KÖROĞLU
Gerçek adı Ruşen Ali olan ve Anadolu halk kahramanlarından biri sayılan Köroğlu, ilk kez 1930'larda yayınlanan çeşitli dergilerde yeniden gündeme gelen XVI. yüzyıla ait kültürel formları bünyesinde taşıyan destansı bir öyküye sahiptir. İlk sayısı 2 Kasım 1953 tarihinde Kıral Neşriyat Yurdu tarafından yayınlanan ve kendi adıyla 40 sayı olarak çıkan haftalık bir çizgiroman dergisinde dokuzuncu sanat çerçevesinde maceralar yaşamıştır.

######

### İstenen:
Köroğlu metnine göre, Köroğlu'nun maceralarını anlatan haftalık çizgiroman dergisinin ilk sayısı hangi tarihte yayınlanmıştır?

######

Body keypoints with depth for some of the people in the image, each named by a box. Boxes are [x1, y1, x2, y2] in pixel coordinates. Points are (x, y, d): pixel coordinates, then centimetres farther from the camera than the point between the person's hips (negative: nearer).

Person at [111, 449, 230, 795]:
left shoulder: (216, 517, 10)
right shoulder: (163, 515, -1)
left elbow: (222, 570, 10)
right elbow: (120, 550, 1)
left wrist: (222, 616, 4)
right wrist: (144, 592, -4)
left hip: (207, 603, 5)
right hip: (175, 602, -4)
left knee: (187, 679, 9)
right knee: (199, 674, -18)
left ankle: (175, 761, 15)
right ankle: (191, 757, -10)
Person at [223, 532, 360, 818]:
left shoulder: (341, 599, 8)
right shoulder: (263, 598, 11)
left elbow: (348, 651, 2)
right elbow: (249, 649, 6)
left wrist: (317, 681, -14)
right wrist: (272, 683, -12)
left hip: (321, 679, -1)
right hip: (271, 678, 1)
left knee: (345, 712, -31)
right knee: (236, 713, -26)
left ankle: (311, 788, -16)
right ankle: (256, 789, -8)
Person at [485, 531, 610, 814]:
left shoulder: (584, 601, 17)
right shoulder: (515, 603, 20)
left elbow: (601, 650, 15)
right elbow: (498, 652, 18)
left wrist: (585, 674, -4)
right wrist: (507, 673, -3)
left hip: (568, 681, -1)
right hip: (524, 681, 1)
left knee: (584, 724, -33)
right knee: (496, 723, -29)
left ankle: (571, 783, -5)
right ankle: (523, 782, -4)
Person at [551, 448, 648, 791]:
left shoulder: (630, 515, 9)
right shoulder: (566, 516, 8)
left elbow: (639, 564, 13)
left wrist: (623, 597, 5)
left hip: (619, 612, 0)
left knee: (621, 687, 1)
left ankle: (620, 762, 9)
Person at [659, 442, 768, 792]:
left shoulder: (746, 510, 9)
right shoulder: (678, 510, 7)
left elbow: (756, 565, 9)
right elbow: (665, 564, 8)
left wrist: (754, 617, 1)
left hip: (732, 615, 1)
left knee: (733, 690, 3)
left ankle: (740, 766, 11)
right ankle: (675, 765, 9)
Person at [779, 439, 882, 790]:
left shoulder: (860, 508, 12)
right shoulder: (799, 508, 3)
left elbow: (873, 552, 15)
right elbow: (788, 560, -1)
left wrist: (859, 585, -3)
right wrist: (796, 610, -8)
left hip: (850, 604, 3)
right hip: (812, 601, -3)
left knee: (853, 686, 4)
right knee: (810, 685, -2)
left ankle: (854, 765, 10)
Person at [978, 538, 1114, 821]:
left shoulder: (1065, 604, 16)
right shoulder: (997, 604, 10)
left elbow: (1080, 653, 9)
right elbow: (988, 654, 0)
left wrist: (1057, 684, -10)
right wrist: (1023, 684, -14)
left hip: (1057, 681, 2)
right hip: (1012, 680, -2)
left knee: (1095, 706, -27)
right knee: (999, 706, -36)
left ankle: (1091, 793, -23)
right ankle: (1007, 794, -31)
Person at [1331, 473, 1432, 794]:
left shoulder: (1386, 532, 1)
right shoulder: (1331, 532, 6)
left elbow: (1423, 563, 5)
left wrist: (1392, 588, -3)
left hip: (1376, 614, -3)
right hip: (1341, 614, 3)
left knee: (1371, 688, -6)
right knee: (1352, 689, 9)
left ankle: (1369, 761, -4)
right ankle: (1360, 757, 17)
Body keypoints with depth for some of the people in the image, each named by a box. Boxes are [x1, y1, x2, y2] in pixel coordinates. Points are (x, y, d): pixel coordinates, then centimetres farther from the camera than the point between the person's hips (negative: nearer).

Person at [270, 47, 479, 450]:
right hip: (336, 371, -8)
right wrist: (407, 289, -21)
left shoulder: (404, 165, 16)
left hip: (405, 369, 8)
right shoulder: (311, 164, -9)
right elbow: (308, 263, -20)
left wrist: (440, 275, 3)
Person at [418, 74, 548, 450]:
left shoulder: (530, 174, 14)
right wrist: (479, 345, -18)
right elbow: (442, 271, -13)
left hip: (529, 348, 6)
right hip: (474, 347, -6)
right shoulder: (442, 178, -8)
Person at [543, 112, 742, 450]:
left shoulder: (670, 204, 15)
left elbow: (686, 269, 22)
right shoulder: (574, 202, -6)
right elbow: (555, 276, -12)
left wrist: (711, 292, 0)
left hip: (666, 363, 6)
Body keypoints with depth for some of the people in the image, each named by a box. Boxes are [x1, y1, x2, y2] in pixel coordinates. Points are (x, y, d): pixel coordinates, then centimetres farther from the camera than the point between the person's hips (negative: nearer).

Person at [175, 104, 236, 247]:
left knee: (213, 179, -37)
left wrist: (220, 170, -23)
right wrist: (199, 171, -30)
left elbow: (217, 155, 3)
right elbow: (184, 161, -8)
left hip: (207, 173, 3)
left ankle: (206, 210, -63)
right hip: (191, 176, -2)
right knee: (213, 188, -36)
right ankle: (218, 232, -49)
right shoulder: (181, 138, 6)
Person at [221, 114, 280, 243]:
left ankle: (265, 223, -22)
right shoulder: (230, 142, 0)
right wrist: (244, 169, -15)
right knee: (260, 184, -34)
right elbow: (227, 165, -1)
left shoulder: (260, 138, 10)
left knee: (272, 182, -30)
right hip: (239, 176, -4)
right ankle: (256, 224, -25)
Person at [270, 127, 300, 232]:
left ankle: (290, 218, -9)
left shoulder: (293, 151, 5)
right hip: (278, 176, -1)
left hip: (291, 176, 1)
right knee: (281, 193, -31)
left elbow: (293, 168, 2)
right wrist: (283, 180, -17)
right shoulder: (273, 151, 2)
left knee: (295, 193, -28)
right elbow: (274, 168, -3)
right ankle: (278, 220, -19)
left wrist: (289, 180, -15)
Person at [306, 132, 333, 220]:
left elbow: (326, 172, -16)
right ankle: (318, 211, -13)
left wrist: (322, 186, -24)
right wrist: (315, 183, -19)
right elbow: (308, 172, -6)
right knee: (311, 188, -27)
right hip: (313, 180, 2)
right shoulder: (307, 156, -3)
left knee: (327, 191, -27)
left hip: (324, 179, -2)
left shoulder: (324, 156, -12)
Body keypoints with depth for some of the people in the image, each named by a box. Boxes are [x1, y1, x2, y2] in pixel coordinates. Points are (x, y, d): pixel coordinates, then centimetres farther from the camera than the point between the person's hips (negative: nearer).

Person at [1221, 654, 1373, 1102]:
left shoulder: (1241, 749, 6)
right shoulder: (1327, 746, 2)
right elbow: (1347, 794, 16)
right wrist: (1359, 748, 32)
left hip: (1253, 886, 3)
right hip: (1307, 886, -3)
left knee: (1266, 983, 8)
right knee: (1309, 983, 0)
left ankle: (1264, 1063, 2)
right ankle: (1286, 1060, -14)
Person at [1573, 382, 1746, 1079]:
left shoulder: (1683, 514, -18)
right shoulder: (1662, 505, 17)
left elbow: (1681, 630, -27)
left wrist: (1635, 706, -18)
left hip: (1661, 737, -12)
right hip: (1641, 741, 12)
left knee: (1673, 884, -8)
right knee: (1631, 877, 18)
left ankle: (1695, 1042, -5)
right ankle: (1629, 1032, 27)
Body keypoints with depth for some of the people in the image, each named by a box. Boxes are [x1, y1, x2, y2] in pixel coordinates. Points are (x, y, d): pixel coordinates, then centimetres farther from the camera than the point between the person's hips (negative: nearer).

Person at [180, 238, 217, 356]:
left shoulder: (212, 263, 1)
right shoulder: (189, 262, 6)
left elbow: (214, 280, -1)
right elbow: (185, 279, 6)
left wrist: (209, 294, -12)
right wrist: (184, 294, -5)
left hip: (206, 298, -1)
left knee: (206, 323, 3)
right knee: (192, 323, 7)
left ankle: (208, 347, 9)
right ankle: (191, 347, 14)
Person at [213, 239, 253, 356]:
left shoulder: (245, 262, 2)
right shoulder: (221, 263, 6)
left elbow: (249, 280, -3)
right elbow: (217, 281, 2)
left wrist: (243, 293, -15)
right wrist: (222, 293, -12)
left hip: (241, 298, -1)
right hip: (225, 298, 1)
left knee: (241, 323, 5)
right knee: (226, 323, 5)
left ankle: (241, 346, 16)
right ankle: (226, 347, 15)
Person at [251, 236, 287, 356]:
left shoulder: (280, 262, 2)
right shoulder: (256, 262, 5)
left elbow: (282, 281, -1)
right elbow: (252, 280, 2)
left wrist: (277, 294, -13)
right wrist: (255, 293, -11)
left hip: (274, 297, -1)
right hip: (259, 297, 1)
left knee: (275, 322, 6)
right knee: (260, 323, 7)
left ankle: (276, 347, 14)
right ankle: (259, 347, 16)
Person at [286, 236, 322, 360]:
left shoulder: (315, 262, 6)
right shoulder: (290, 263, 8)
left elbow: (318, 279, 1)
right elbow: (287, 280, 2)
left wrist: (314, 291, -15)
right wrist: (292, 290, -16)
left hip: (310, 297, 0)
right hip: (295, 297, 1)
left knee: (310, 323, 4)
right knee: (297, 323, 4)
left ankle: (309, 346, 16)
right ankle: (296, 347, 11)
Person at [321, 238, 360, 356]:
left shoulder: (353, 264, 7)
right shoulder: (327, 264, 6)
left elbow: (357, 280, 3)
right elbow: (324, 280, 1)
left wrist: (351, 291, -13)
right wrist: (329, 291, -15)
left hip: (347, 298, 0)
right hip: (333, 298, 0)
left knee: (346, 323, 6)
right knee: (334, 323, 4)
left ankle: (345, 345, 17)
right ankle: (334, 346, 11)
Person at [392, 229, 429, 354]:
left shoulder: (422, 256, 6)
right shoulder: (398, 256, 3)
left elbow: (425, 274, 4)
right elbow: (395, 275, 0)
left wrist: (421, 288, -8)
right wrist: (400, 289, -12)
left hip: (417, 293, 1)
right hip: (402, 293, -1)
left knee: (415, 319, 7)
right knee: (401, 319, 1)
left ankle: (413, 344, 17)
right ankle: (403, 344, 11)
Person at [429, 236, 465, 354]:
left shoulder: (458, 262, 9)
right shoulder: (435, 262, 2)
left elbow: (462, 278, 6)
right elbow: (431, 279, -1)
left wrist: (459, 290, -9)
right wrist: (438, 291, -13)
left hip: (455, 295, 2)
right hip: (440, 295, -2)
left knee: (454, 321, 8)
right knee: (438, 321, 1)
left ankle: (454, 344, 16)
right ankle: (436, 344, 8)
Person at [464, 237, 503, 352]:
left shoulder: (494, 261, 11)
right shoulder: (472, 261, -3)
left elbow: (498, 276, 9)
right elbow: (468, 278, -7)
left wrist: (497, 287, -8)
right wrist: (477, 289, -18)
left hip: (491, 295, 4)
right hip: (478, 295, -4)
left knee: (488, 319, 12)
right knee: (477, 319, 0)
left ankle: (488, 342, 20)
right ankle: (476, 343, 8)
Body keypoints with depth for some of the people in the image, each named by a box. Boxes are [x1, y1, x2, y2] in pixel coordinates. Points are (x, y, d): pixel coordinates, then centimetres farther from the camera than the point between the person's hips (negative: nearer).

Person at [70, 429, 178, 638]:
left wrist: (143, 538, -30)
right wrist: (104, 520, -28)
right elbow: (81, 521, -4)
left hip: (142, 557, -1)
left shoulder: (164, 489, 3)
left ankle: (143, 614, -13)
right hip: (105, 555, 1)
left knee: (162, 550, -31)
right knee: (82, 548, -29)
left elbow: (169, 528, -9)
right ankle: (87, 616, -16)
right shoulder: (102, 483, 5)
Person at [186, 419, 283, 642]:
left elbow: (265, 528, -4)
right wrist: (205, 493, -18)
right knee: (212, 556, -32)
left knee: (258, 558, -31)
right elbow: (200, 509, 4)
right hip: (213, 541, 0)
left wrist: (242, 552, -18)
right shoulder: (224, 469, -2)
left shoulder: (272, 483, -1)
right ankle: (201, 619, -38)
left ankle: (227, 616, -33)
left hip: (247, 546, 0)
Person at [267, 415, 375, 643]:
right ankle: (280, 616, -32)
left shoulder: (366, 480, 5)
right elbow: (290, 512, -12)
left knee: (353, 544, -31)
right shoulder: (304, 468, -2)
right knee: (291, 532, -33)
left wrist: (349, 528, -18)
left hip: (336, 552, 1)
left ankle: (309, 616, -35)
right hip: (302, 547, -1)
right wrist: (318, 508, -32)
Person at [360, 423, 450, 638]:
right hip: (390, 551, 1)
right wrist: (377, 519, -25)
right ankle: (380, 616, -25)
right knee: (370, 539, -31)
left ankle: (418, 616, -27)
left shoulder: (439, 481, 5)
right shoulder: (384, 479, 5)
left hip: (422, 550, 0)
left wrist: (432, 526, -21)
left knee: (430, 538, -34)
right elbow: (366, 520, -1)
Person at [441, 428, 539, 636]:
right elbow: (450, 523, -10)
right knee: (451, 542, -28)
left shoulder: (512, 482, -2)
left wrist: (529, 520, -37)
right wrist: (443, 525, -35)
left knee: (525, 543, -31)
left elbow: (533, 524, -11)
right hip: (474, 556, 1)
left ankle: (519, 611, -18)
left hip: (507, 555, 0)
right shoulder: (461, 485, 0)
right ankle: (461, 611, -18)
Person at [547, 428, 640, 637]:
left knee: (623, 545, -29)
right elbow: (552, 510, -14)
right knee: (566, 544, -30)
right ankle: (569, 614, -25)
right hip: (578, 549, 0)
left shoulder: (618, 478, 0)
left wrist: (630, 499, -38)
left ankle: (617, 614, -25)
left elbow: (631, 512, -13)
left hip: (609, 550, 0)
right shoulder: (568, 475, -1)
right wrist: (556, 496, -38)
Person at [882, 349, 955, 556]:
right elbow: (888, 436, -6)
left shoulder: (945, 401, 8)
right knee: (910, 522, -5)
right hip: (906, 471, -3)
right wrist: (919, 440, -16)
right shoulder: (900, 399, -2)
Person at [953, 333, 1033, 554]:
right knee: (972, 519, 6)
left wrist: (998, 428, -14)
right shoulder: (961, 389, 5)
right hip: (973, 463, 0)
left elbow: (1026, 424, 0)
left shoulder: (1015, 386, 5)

######

### Alıştırma çözümü:
2 Kasım 1953